Die Rhein-Neckar-Zeitung berichtet in ihrer heutigen Ausgabe von politischen Eklat am Rande des Sportkreistages auf den Seiten „Rhein-Neckar-Kreis“ sowie auf der Titelseite.

An den Sportkreis-Vorstand hatte sich lediglich der Kreisrat Wilfried Weisbrod (Bündnis 90/Die Grünen) gewendet, der kritisierte, dass die Grußworte nicht parteipolitisch ausgewogen waren. Gegenüber Herrn Weisbrod stellte der Vorsitzende Gerhard Schäfer jedoch bereits am Sonntag klar, dass man beim Sportkreistag Grußworte der Bürgermeisterin, des ausrichtenden Vereins, eines Vertreters der Politik – was üblicherweise dessen höchsten Vertreter übernimmt-, des Rhein-Neckar-Kreises sowie der Stadt Heidelberg erbeten hatte. Dass mit Frau Bürgermeisterin Staab sowie Herrn Dr. Karl. A. Lamers als ranghöchstem Vertreter der Politik und Frau Helena Moser drei Vertreter der CDU auf dem Podium erschienen, war tatsächlich nicht parteipolitisch ausgewogen, so der Vorsitzende Schäfer, aber der Orientierung der Grußworte an den Institutionen geschuldet. Alternativ wären weitere Grußworte der Fraktionen im Kreistag zur Debatte gestanden, die man rein aus Zeitgründen vermeiden wollte. Gerhard Schäfer nahm die Kritik von Herrn Weisbrod auf und versprach darüber nachzudenken, wie und ob auf dem nächsten Sportkreistag eine parteipolitisch ausgewogenere Rednerbesetzung oder alternativ ein gänzlicher Verzicht auf Grußworte aus der Politik erfolgen soll. In keiner Weise war beim Sportkreistag 2016 eine parteipolitische Zielsetzung bei Auswahl der Grußworte geplant. Im Gegenteil: Der Sport – und insbesondere der Vorstand des Sportkreises Heidelberg – positionieren sich parteipolitisch neutral, wie er es bei der Gründung des „Bündnisses des Sports“ bereits sehr deutlich geworden ist.

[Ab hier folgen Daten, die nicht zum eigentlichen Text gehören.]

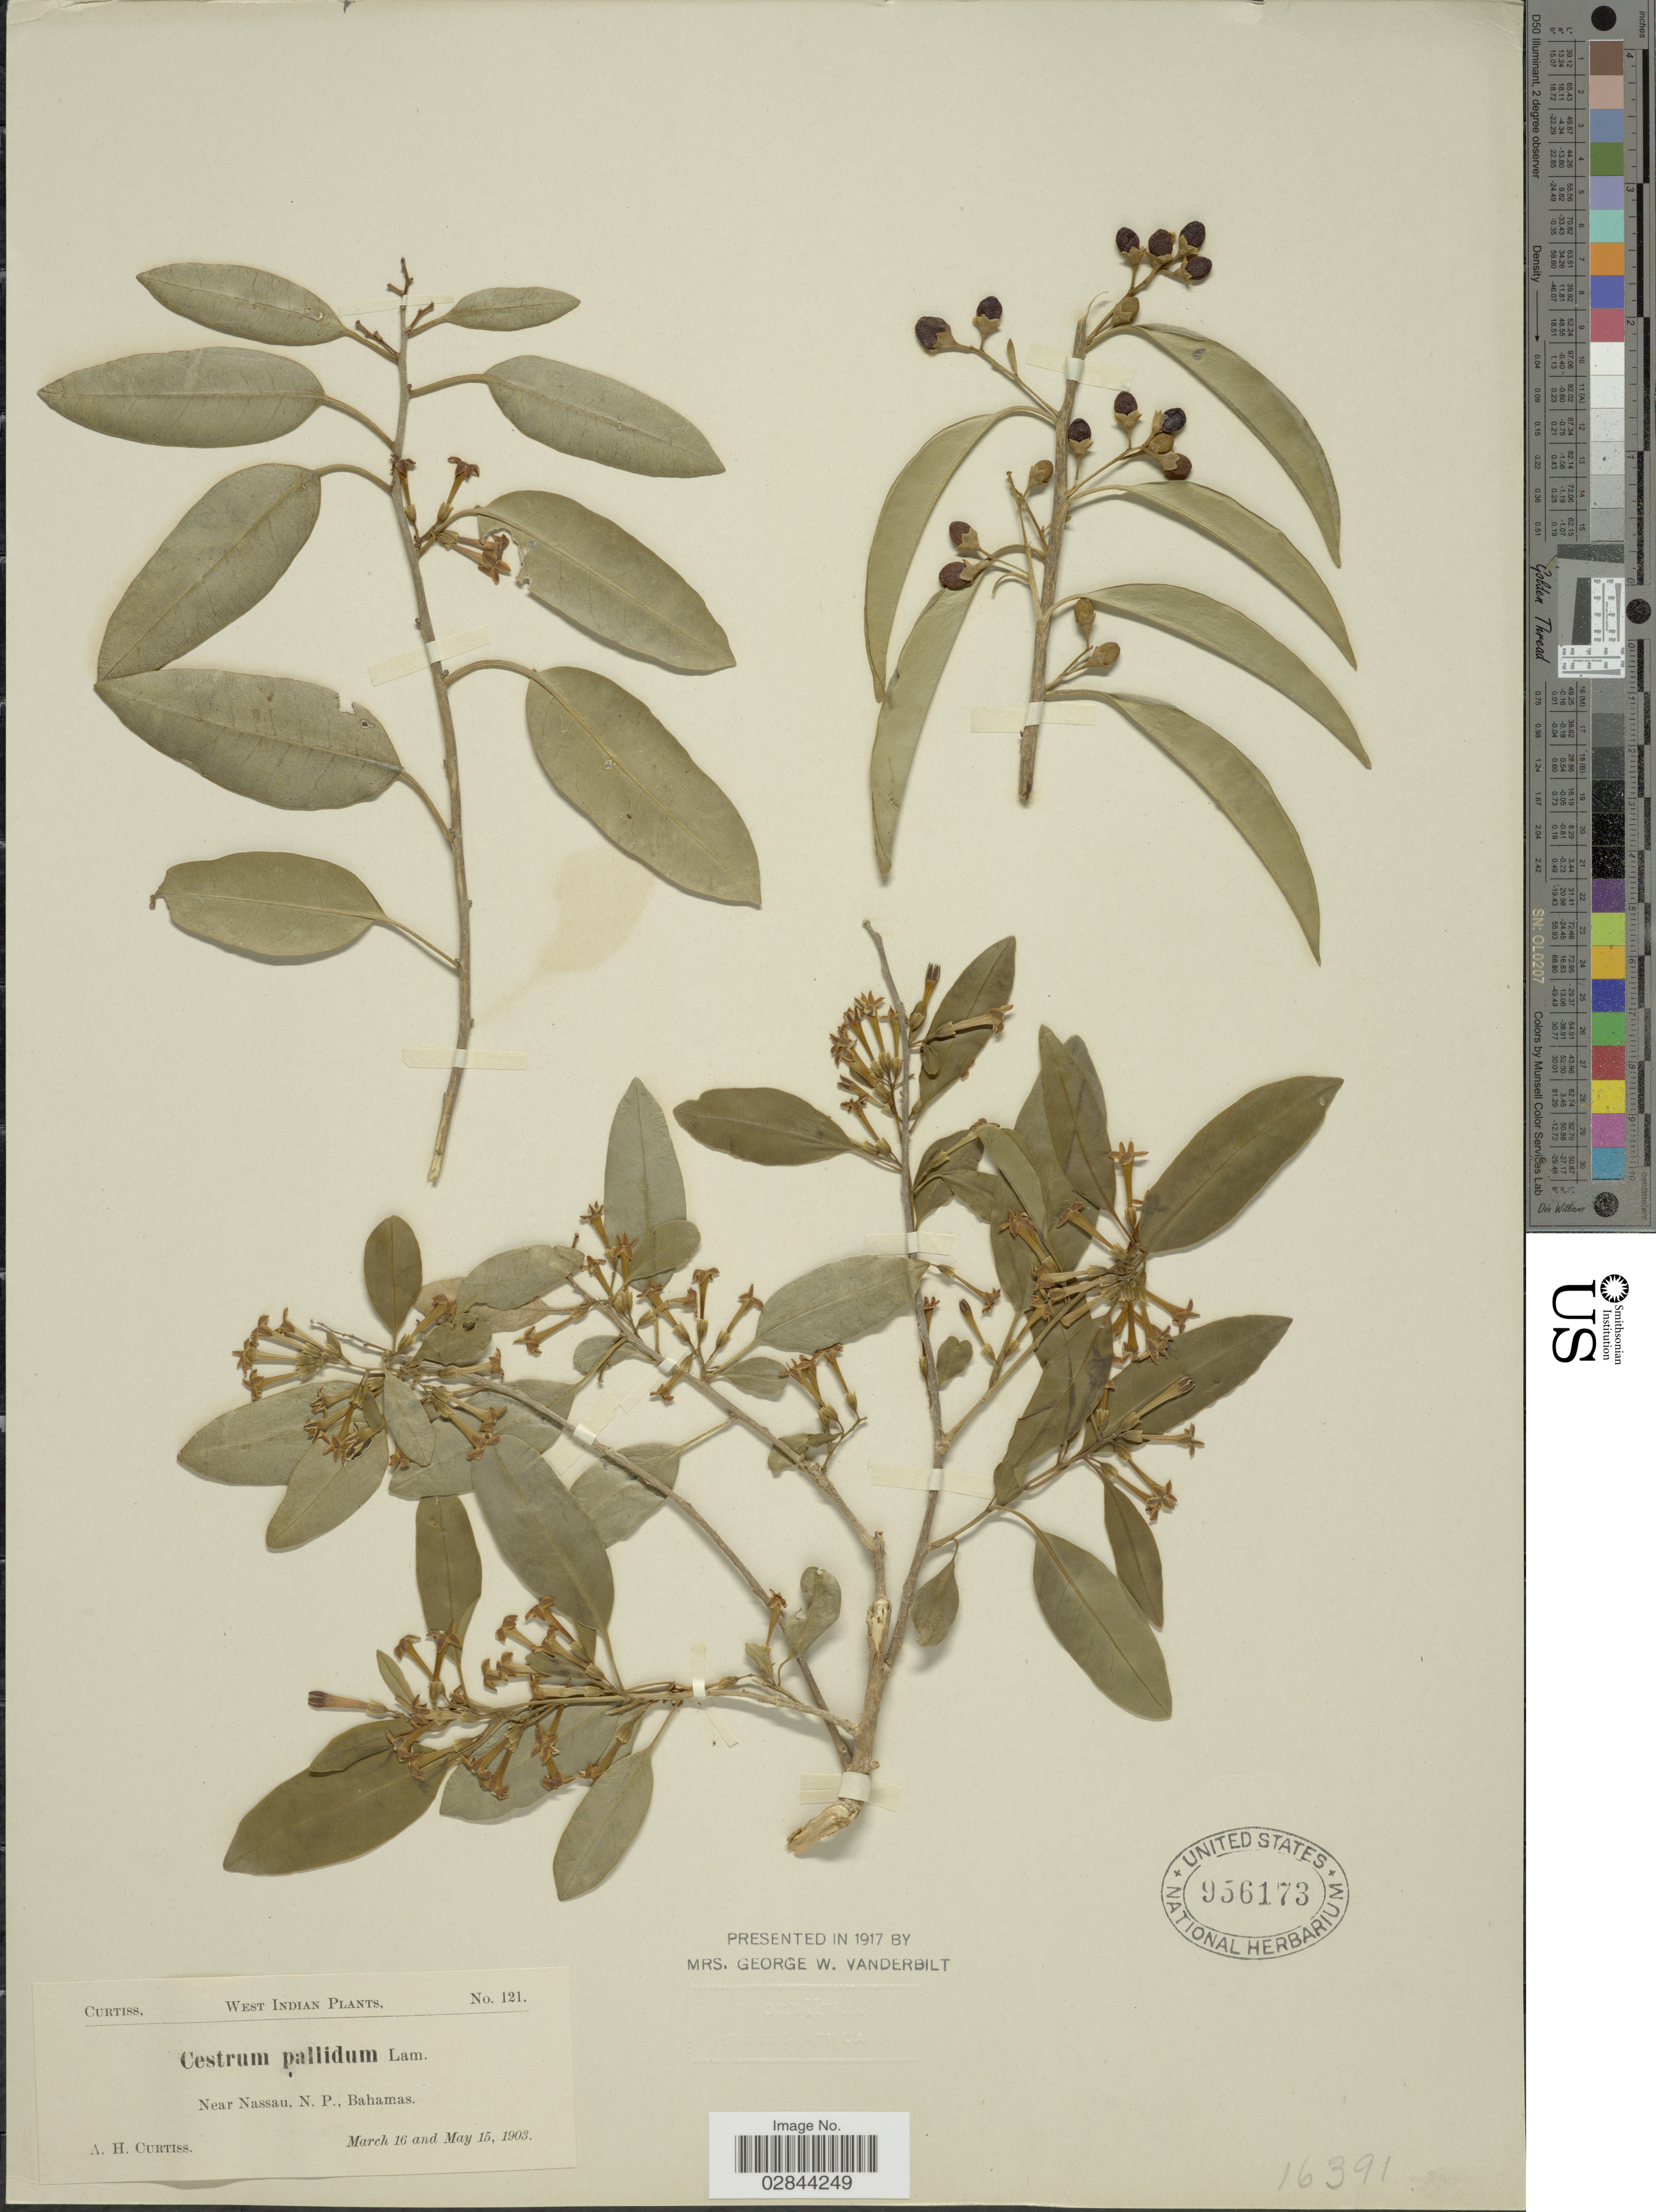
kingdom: Plantae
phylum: Tracheophyta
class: Magnoliopsida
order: Solanales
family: Solanaceae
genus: Cestrum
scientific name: Cestrum diurnum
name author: L.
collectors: A. H. Curtiss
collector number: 121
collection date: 1903-03-16/1903-05-15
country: Bahamas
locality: Near Nassau, N.P.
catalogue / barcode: US 956173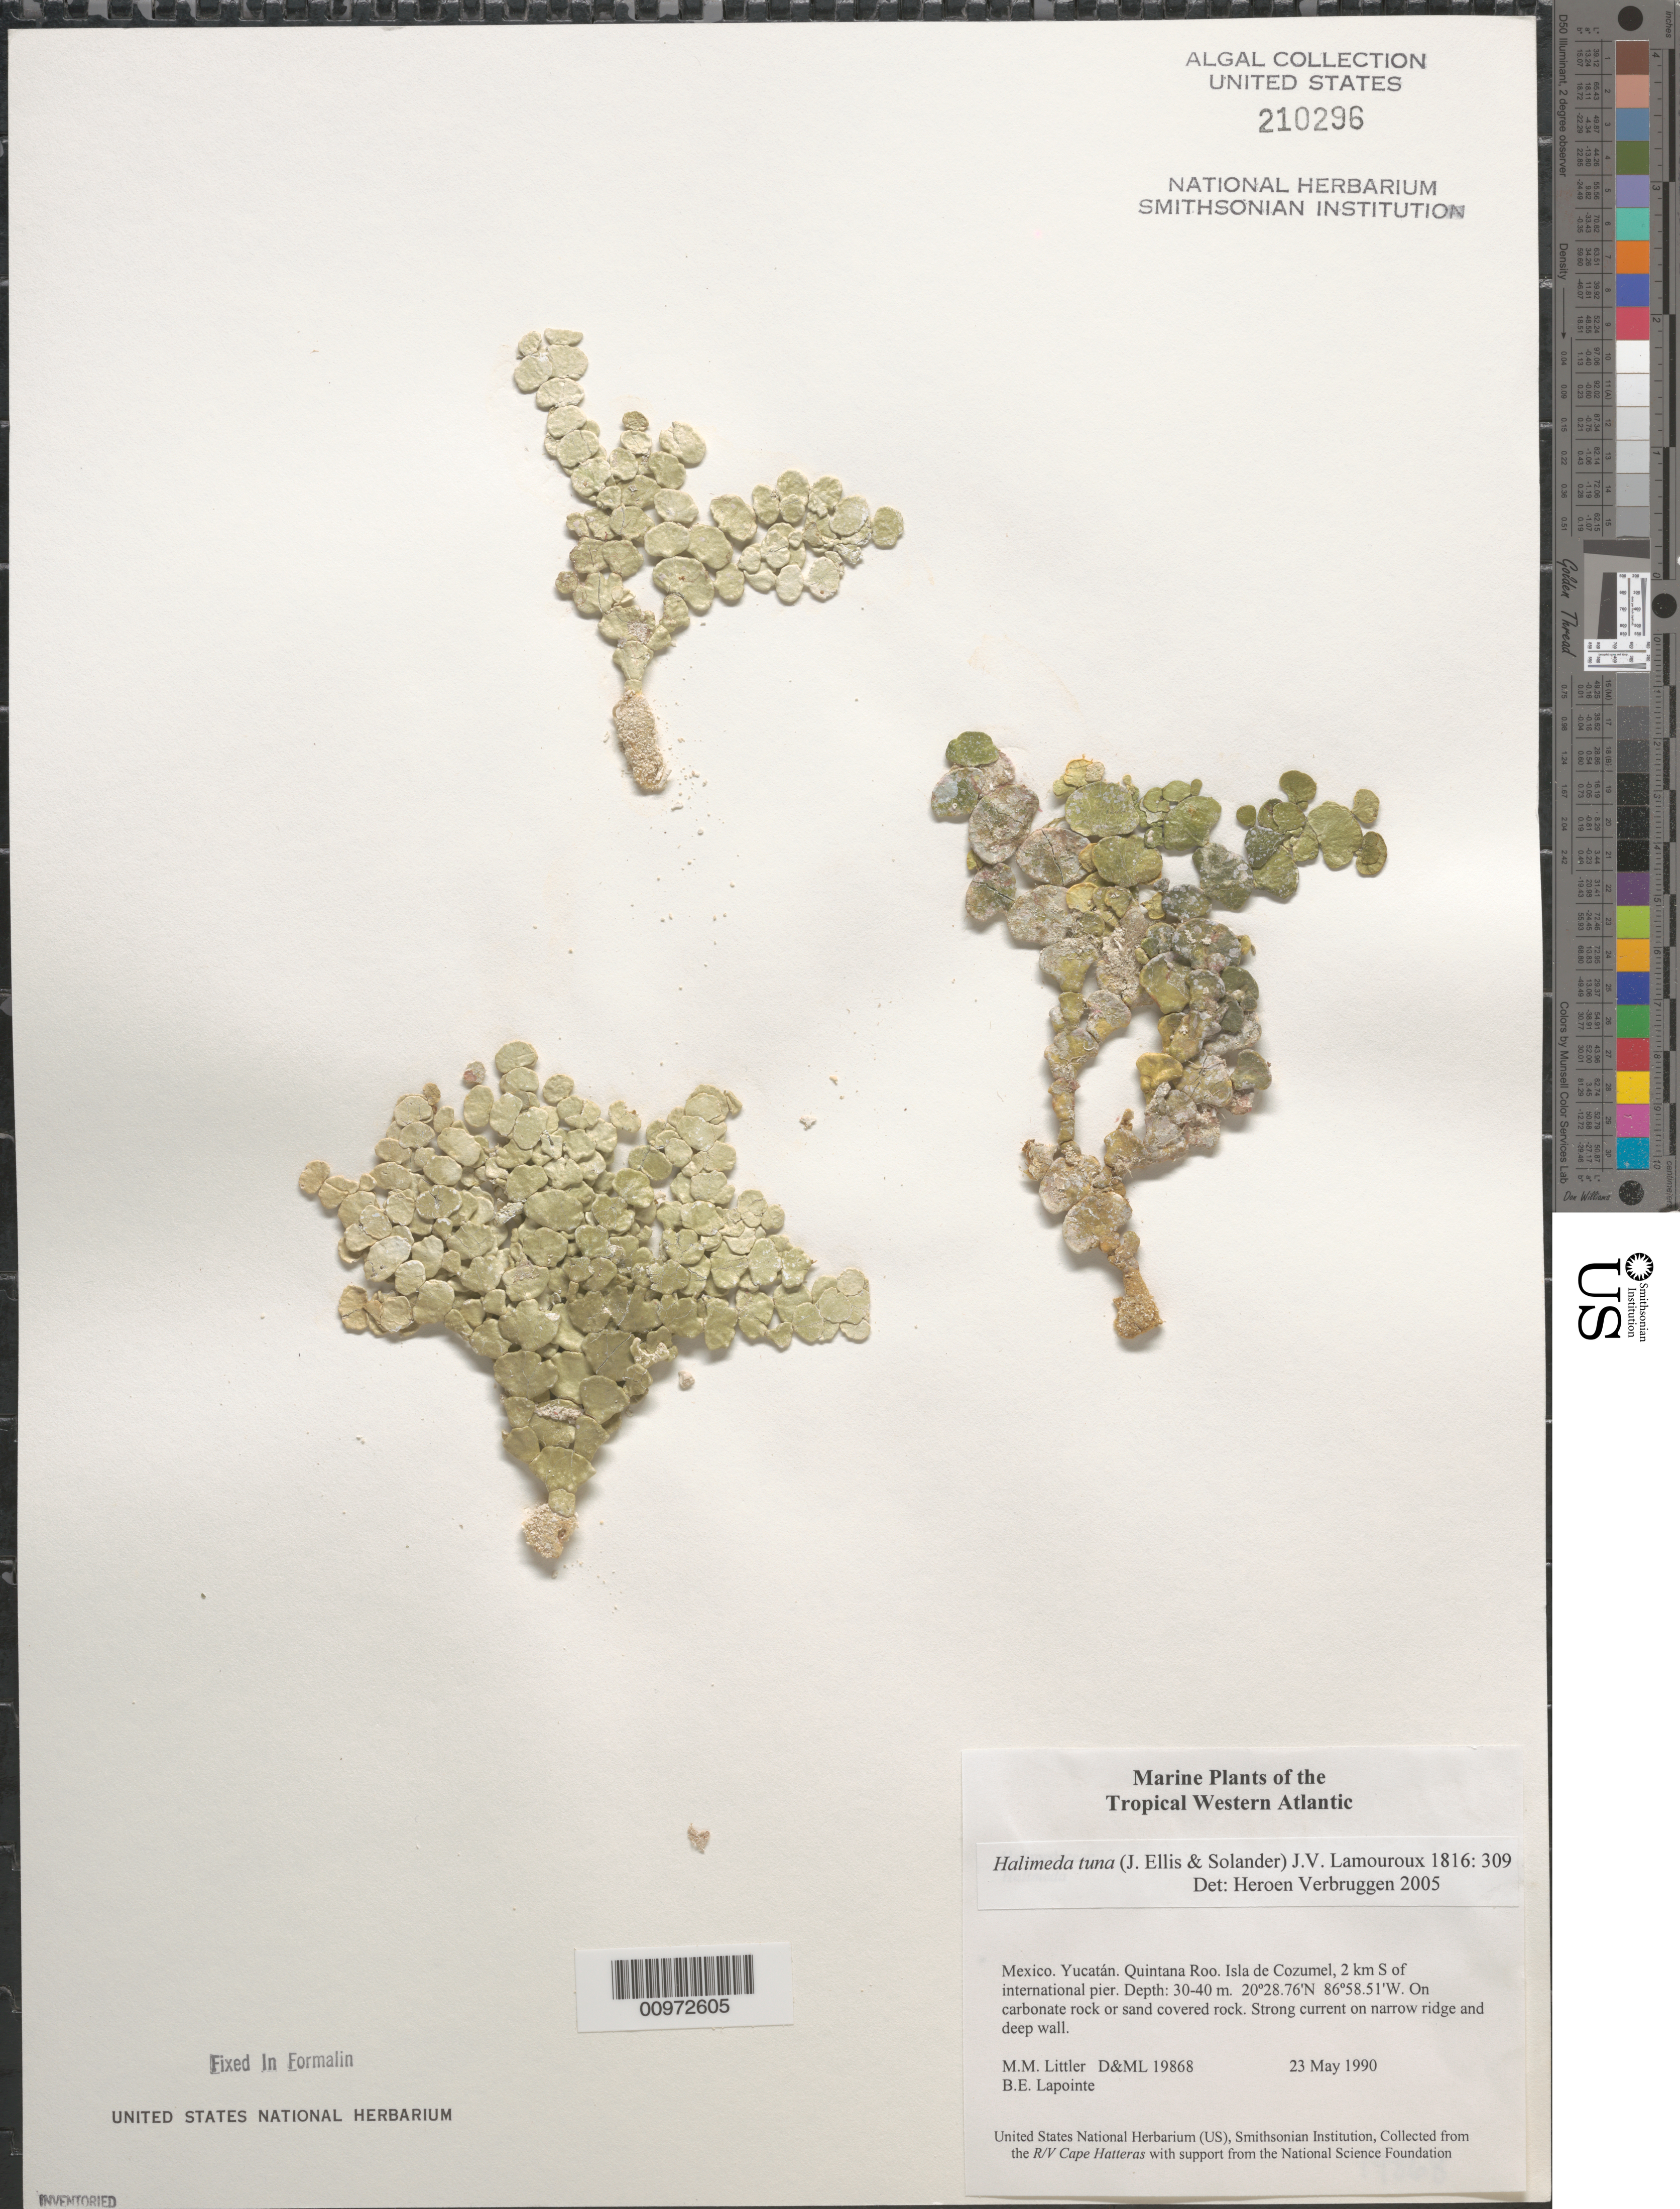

Nachdenklich stimmt uns jedenfalls jedoch die Platzierung dieser Artikel in der Rhein-Neckar-Zeitung auf Seite 1 und Seite 11 in großer Aufmachung. Ein so genannter „Eklat“ wurde weder beim Sportkreistag noch danach kommuniziert. Darüber hinaus sollte es selbstverständliche Pflicht eines Journalisten sein, allen Betroffenen Gelegenheit zur Stellungnahme zu geben, was zumindest hinsichtlich des Sportkreises nicht geschehen ist.